Sylke Luding

Personal information
- Born: 1 December 1968 (age 57)

Sport
- Country: East Germany
- Sport: Speed skating
- Club: SC Einheit Dresden

Medal record
Women's speed skating
Representing East Germany
World Junior Championships 0
| Bronze medal – third place | 1987 Strömsund | Allround |
Representing SC Einheit Dresden 0 German Single Distance Championships
| Bronze medal – third place | 1986 Chemnitz | 500 m |
| Bronze medal – third place | 1987 Berlin | 500 m |
| Bronze medal – third place | 1987 Berlin | 1000 m |

= Sylke Luding =

East German speed skater

Sylke Luding (born 1 December 1968) is a former East German long track speed skater, who was active between 1982 and 1991. She was a member of SC Einheit Dresden and the East Germany national sprint team and represented her nation at international competitions.

==Junior level==
As a junior she won the bronze medal at the 1987 World Junior Speed Skating Championships. At the end of the season she set three world records during an international competition between East Germany and the Soviet Union. She set twice the 500 metre world record. Besides of that she set the sprint classification world record. For several years skaters struggled with this time. The record was ( with already further developed ice skates) finally broken in November 1990 by Kyoko Shimazaki.

==Senior level==
At elite level she made her ISU Speed Skating World Cup debut during the 1985–86 ISU Speed Skating World Cup in the sprint distances in Davos and Berlin. She had three top-8 classifications at the World Cups. She rode her last World Cup race during the 1987–88 ISU Speed Skating World Cup in Berlin. Due to an injury she couldn't start at 1989–90 ISU Speed Skating World Cup events. She also competed at other international competitions.

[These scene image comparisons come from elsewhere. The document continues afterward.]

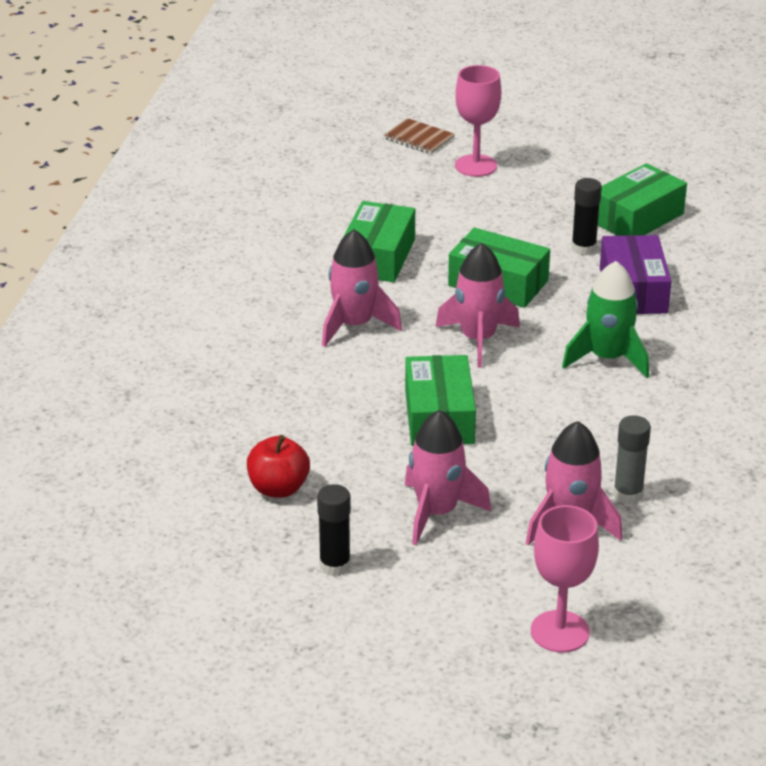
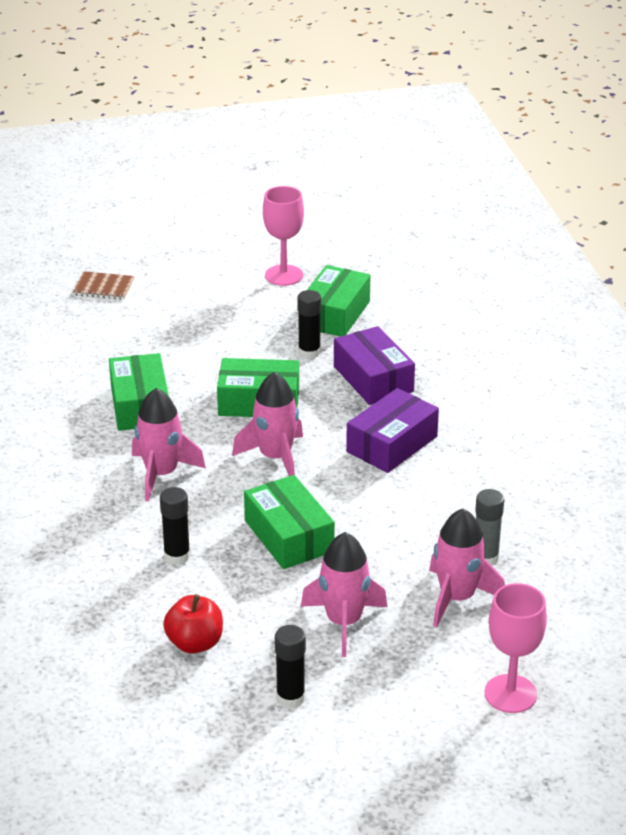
camera: 25 degrees left, 0 degrees up
pink goblet [455,65,501,177] -> pink goblet moved to [263,186,304,286]
green rocket [562,261,649,378] -> purple box [346,388,439,473]
none -> black glue stick [160,487,190,565]

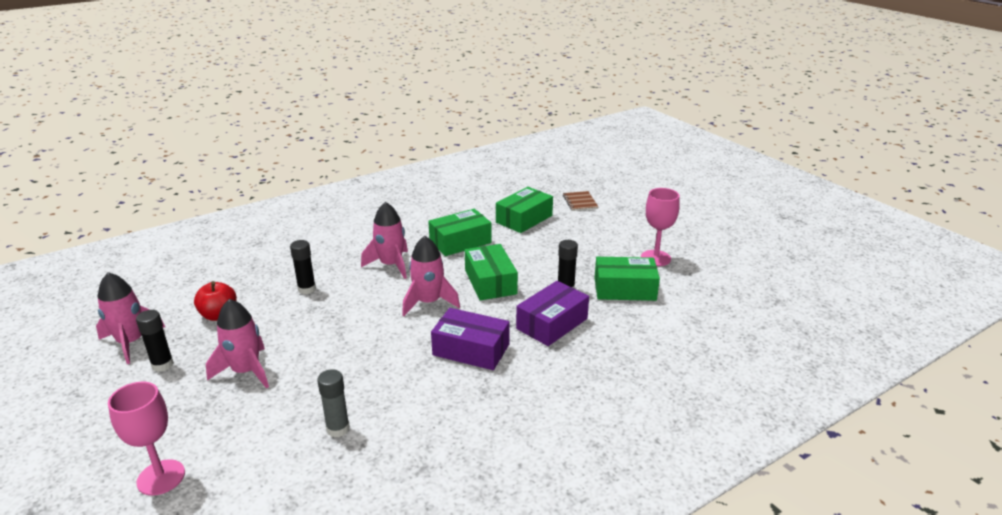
camera: 70 degrees right, 5 degrees down
green box [244,475,335,569] -> green box moved to [496,187,553,233]
pink rocket [429,509,505,628] -> pink rocket moved to [96,272,165,364]

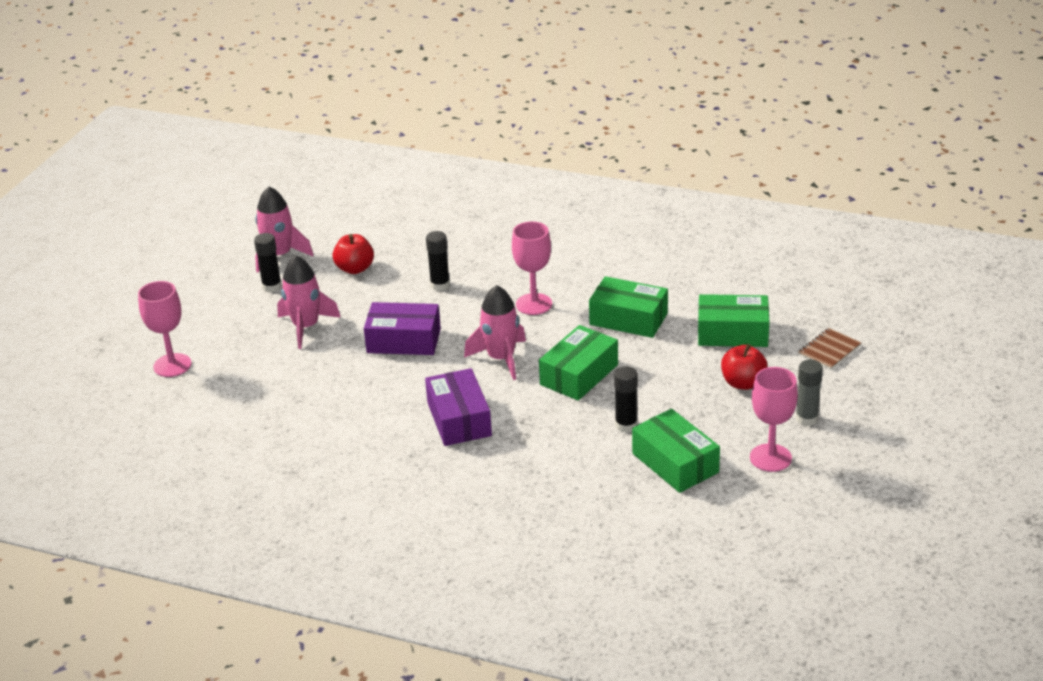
camera: 55 degrees right, 5 degrees up
grey glue stick [317,369,350,438] -> grey glue stick moved to [796,360,823,426]
pink rocket [361,202,408,279] -> pink goblet [512,221,552,315]
purple box [516,281,589,346] -> purple box moved to [364,302,441,355]
none -> red apple [721,344,768,390]

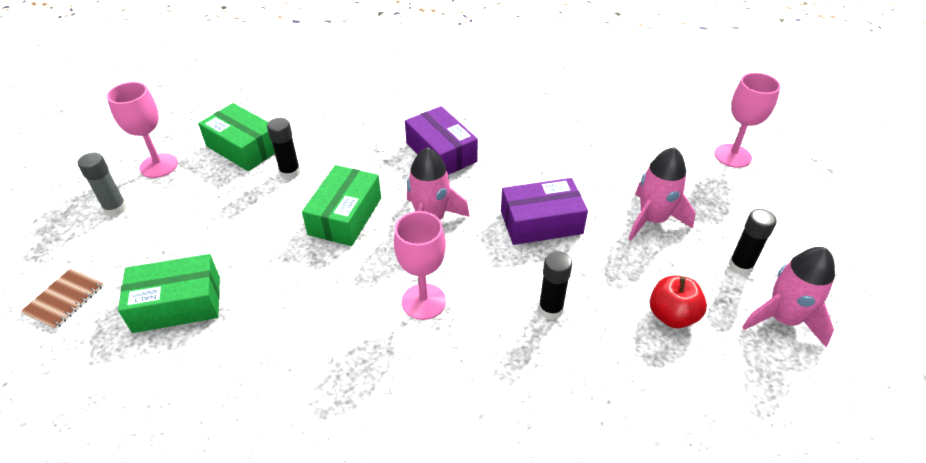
camera: 160 degrees right, 10 degrees up
green box [589,276,668,338] -> none
red apple [721,344,768,390] -> none

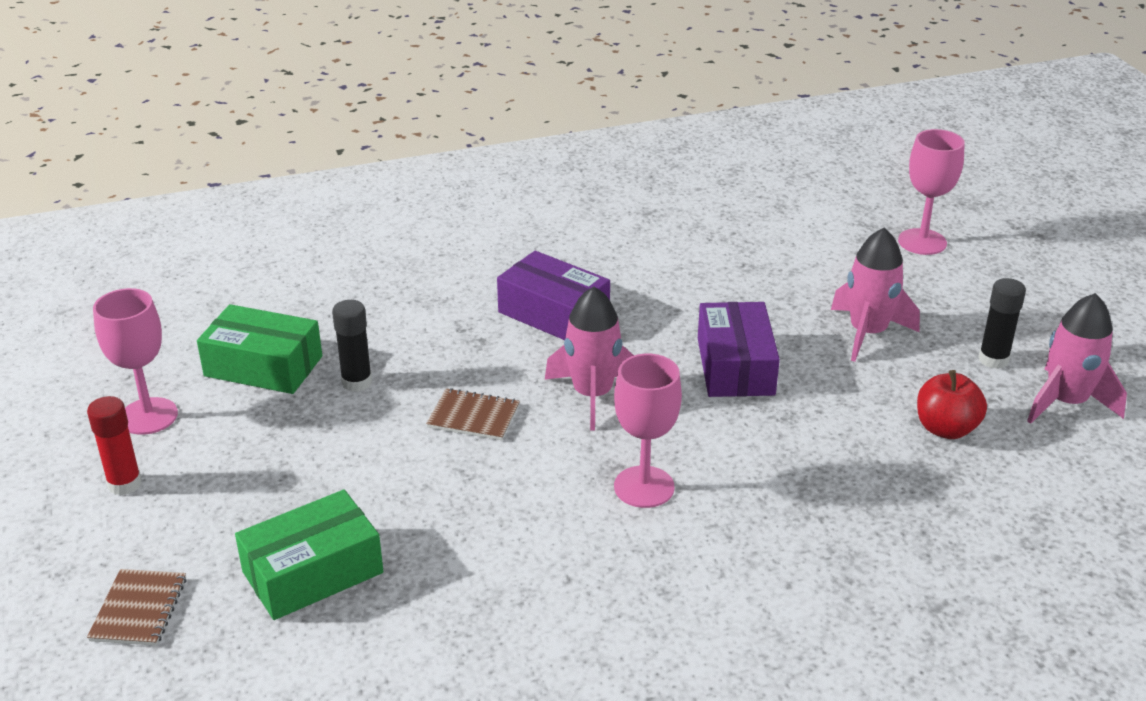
camera: 20 degrees left, 10 degrees down
grey glue stick [78,153,127,216] -> red glue stick [87,396,142,495]
green box [302,165,381,246] -> brown notebook [426,388,520,440]
purple box [501,178,588,245] -> purple box turned 60 degrees counterclockwise [698,302,780,397]
black glue stick [539,251,572,320] -> none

She won three bronze medals at the German Single Distance Championships in the 500 metres (2x) and 1000 metres (1x). Between 1985 and 1990 she had at least 10 starts at national championships. She had tough skating competition from her teammates in SC Einheit Dresden which was in the world top class from the skaters Karin Kania (olympic champion), Andrea Ehrig (olympic champion), Christa Rothenburger (olympic champion), Skadi Walter (olympic top-5), Carola Bürger and Heike Pöhland.

== Records==
=== Personal records ===

Personal records
Women's speed skating
| Event | Result | Date | Location | Notes |
| 500 m | 40,89 | 21.03.1987 | Medeo |  |
| 1000 m | 1.22,84 | 20.03.1987 | Medeo |  |
| 1500 m | 2.16,83 | 01.03.1987 | Strömsund |  |
| 3000 m | 4.52,24 | 28.02.1987 | Strömsund |  |

==Family and coach==

 Sylke Luding is the daughter of the successful speed skating coach Ernst Luding. Ernst Luding coached his daughter in sprint speed skating and track cycling from 1984 to 1991, together with Christa Rothenburger Luding.